- Genre: History podcast; Political podcast;
- Language: American English

Cast and voices
- Hosted by: Kai Wright

Production
- Length: 15-30 Minutes

Publication
- No. of seasons: 3
- Original release: March 2, 2016 – November 7, 2019
- Provider: WNYC Studios; KCRW; The Nation;
- Updates: Weekly

Related
- Related shows: 99% Invisible; Crimetown; 2 Dope Queens;
- Website: www.wnycstudios.org/podcasts/neighborhood

= There Goes the Neighborhood (podcast) =

WNYC podcast about gentrification

There Goes the Neighborhood is a political podcast about gentrification.

== Background ==
Season one of the podcast focuses on the city of Brooklyn and is a collaboration between WNYC Studios and The Nation.
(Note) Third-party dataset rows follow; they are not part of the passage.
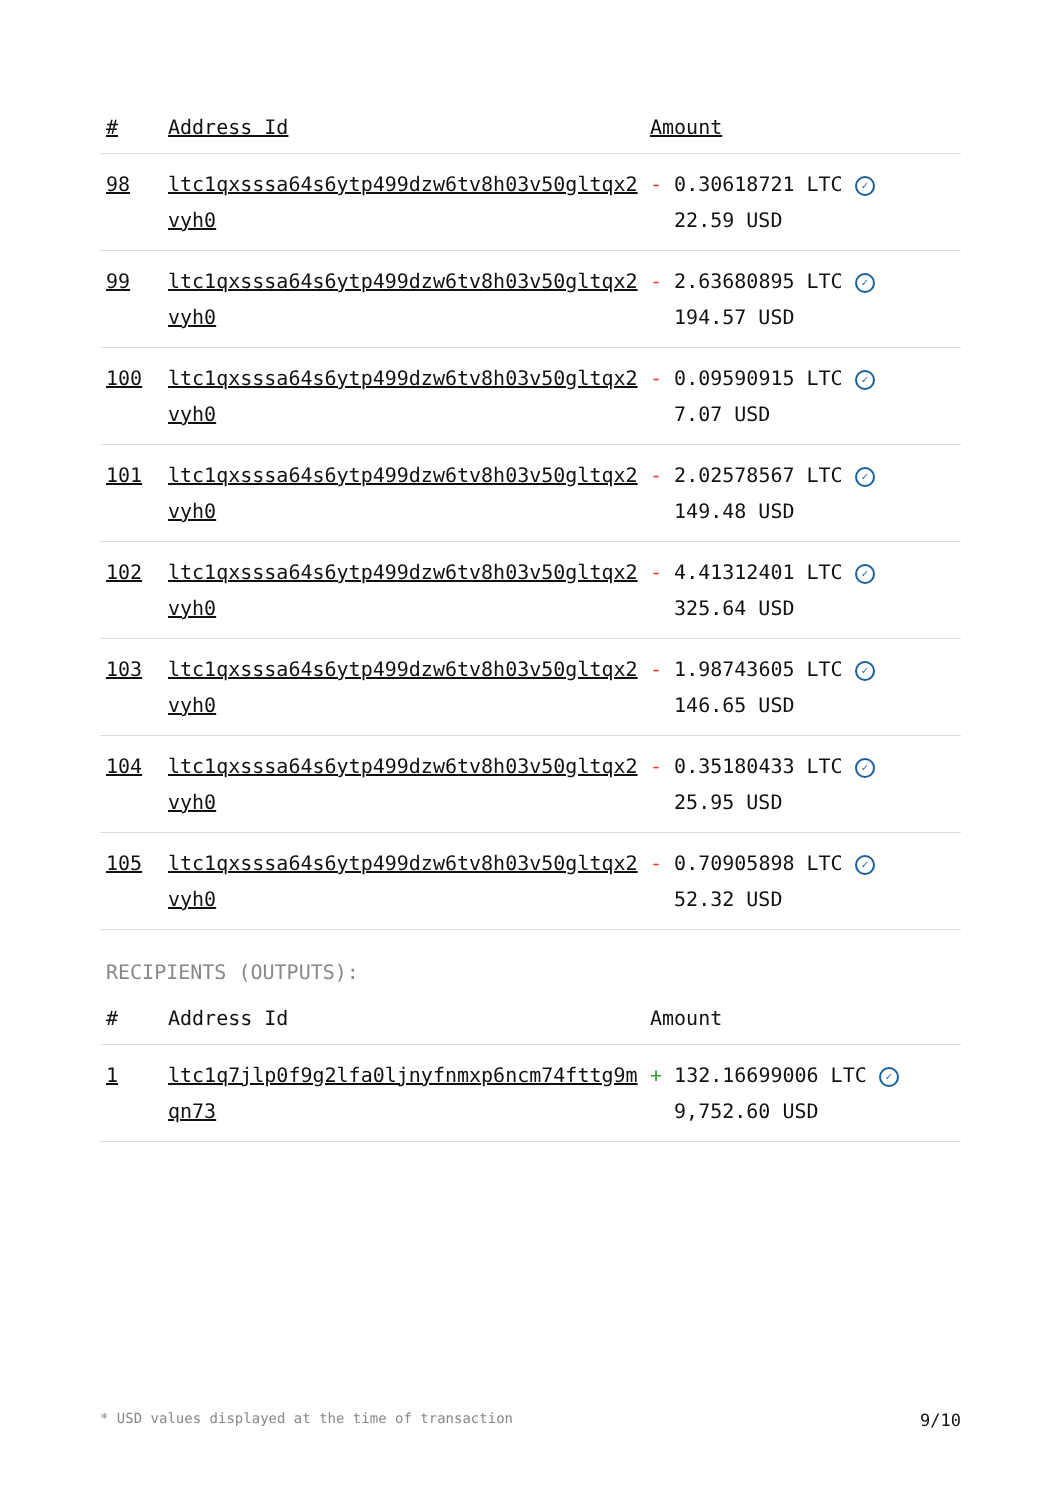| # | Address Id | Amount |
| --- | --- | --- |
| 98 | ltc1qxsssa64s6ytp499dzw6tv8h03v50gltqx2vyh0 | - 0.30618721 LTC ✓ 22.59 USD |
| 99 | ltc1qxsssa64s6ytp499dzw6tv8h03v50gltqx2vyh0 | - 2.63680895 LTC ✓ 194.57 USD |
| 100 | ltc1qxsssa64s6ytp499dzw6tv8h03v50gltqx2vyh0 | - 0.09590915 LTC ✓ 7.07 USD |
| 101 | ltc1qxsssa64s6ytp499dzw6tv8h03v50gltqx2vyh0 | - 2.02578567 LTC ✓ 149.48 USD |
| 102 | ltc1qxsssa64s6ytp499dzw6tv8h03v50gltqx2vyh0 | - 4.41312401 LTC ✓ 325.64 USD |
| 103 | ltc1qxsssa64s6ytp499dzw6tv8h03v50gltqx2vyh0 | - 1.98743605 LTC ✓ 146.65 USD |
| 104 | ltc1qxsssa64s6ytp499dzw6tv8h03v50gltqx2vyh0 | - 0.35180433 LTC ✓ 25.95 USD |
| 105 | ltc1qxsssa64s6ytp499dzw6tv8h03v50gltqx2vyh0 | - 0.70905898 LTC ✓ 52.32 USD |
RECIPIENTS (OUTPUTS):
| # | Address Id | Amount |
| --- | --- | --- |
| 1 | ltc1q7jlp0f9g2lfa0ljnyfnmxp6ncm74fttg9mqn73 | + 132.16699006 LTC ✓ 9,752.60 USD |
* USD values displayed at the time of transaction 9/10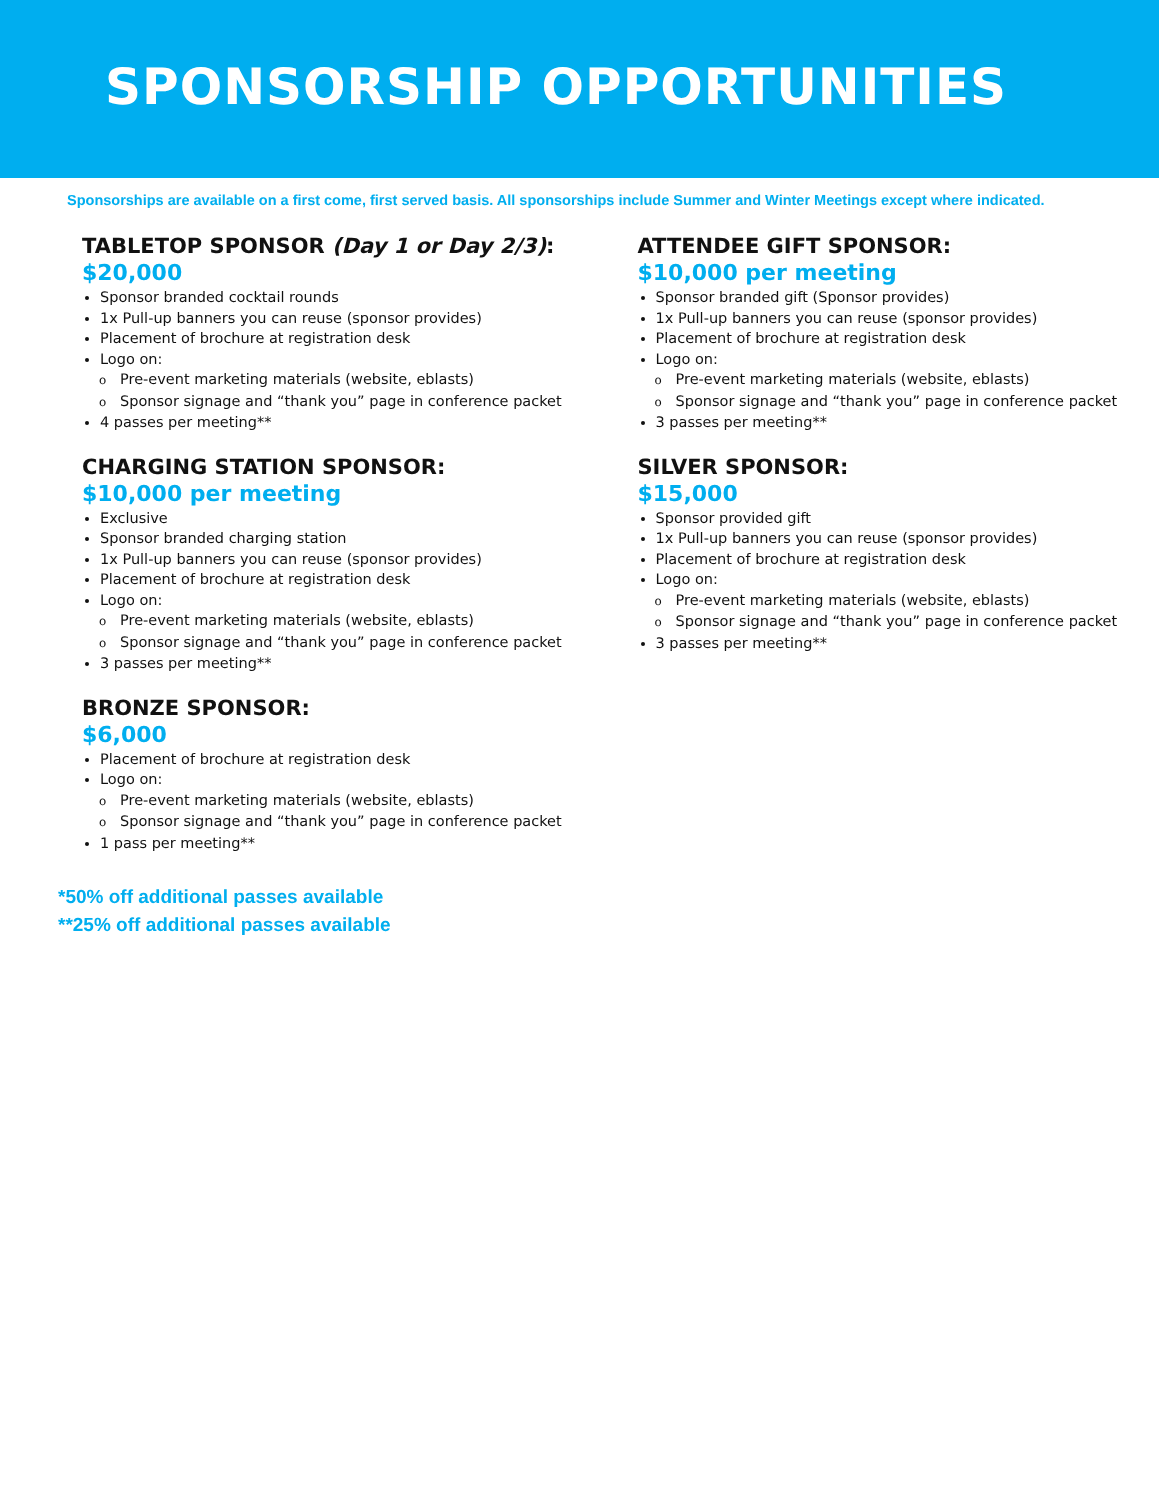SPONSORSHIP OPPORTUNITIES
Sponsorships are available on a first come, first served basis. All sponsorships include Summer and Winter Meetings except where indicated.
TABLETOP SPONSOR (Day 1 or Day 2/3):
$20,000
Sponsor branded cocktail rounds
1x Pull-up banners you can reuse (sponsor provides)
Placement of brochure at registration desk
Logo on:
o Pre-event marketing materials (website, eblasts)
o Sponsor signage and “thank you” page in conference packet
4 passes per meeting**
CHARGING STATION SPONSOR:
$10,000 per meeting
Exclusive
Sponsor branded charging station
1x Pull-up banners you can reuse (sponsor provides)
Placement of brochure at registration desk
Logo on:
o Pre-event marketing materials (website, eblasts)
o Sponsor signage and “thank you” page in conference packet
3 passes per meeting**
BRONZE SPONSOR:
$6,000
Placement of brochure at registration desk
Logo on:
o Pre-event marketing materials (website, eblasts)
o Sponsor signage and “thank you” page in conference packet
1 pass per meeting**
ATTENDEE GIFT SPONSOR:
$10,000 per meeting
Sponsor branded gift (Sponsor provides)
1x Pull-up banners you can reuse (sponsor provides)
Placement of brochure at registration desk
Logo on:
o Pre-event marketing materials (website, eblasts)
o Sponsor signage and “thank you” page in conference packet
3 passes per meeting**
SILVER SPONSOR:
$15,000
Sponsor provided gift
1x Pull-up banners you can reuse (sponsor provides)
Placement of brochure at registration desk
Logo on:
o Pre-event marketing materials (website, eblasts)
o Sponsor signage and “thank you” page in conference packet
3 passes per meeting**
*50% off additional passes available
**25% off additional passes available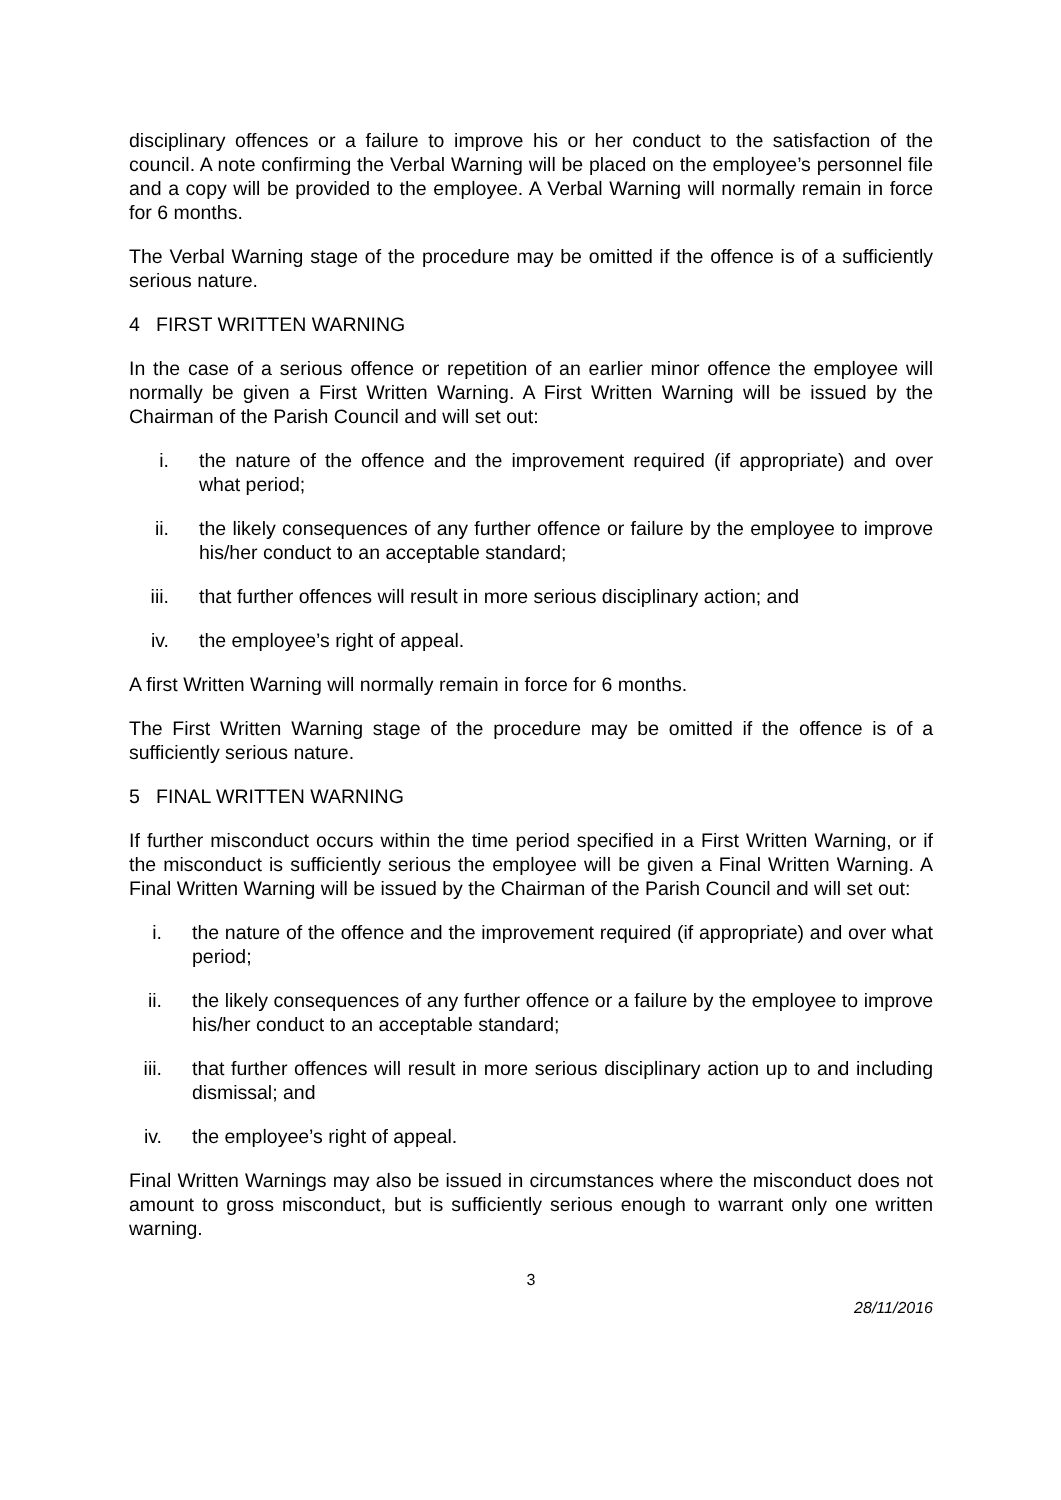disciplinary offences or a failure to improve his or her conduct to the satisfaction of the council. A note confirming the Verbal Warning will be placed on the employee’s personnel file and a copy will be provided to the employee. A Verbal Warning will normally remain in force for 6 months.
The Verbal Warning stage of the procedure may be omitted if the offence is of a sufficiently serious nature.
4 FIRST WRITTEN WARNING
In the case of a serious offence or repetition of an earlier minor offence the employee will normally be given a First Written Warning. A First Written Warning will be issued by the Chairman of the Parish Council and will set out:
i. the nature of the offence and the improvement required (if appropriate) and over what period;
ii. the likely consequences of any further offence or failure by the employee to improve his/her conduct to an acceptable standard;
iii. that further offences will result in more serious disciplinary action; and
iv. the employee’s right of appeal.
A first Written Warning will normally remain in force for 6 months.
The First Written Warning stage of the procedure may be omitted if the offence is of a sufficiently serious nature.
5 FINAL WRITTEN WARNING
If further misconduct occurs within the time period specified in a First Written Warning, or if the misconduct is sufficiently serious the employee will be given a Final Written Warning. A Final Written Warning will be issued by the Chairman of the Parish Council and will set out:
i. the nature of the offence and the improvement required (if appropriate) and over what period;
ii. the likely consequences of any further offence or a failure by the employee to improve his/her conduct to an acceptable standard;
iii. that further offences will result in more serious disciplinary action up to and including dismissal; and
iv. the employee’s right of appeal.
Final Written Warnings may also be issued in circumstances where the misconduct does not amount to gross misconduct, but is sufficiently serious enough to warrant only one written warning.
3
28/11/2016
Season two of the podcast focuses on Los Angeles and is a collaboration between WNYC Studios and KCRW. Season three focuses on the city of Miami and is a collaboration between WNYC Studios and WLRN. The podcast discusses the politics and economics of gentrification as well as systemic racism and white flight. Part way through the production of the podcast co-host Rebecca Carroll learned from her landlords that her home was being torn down and rebuilt.

== Reception ==
The podcast was on The Atlantics list of "The 50 Best Podcasts of 2016".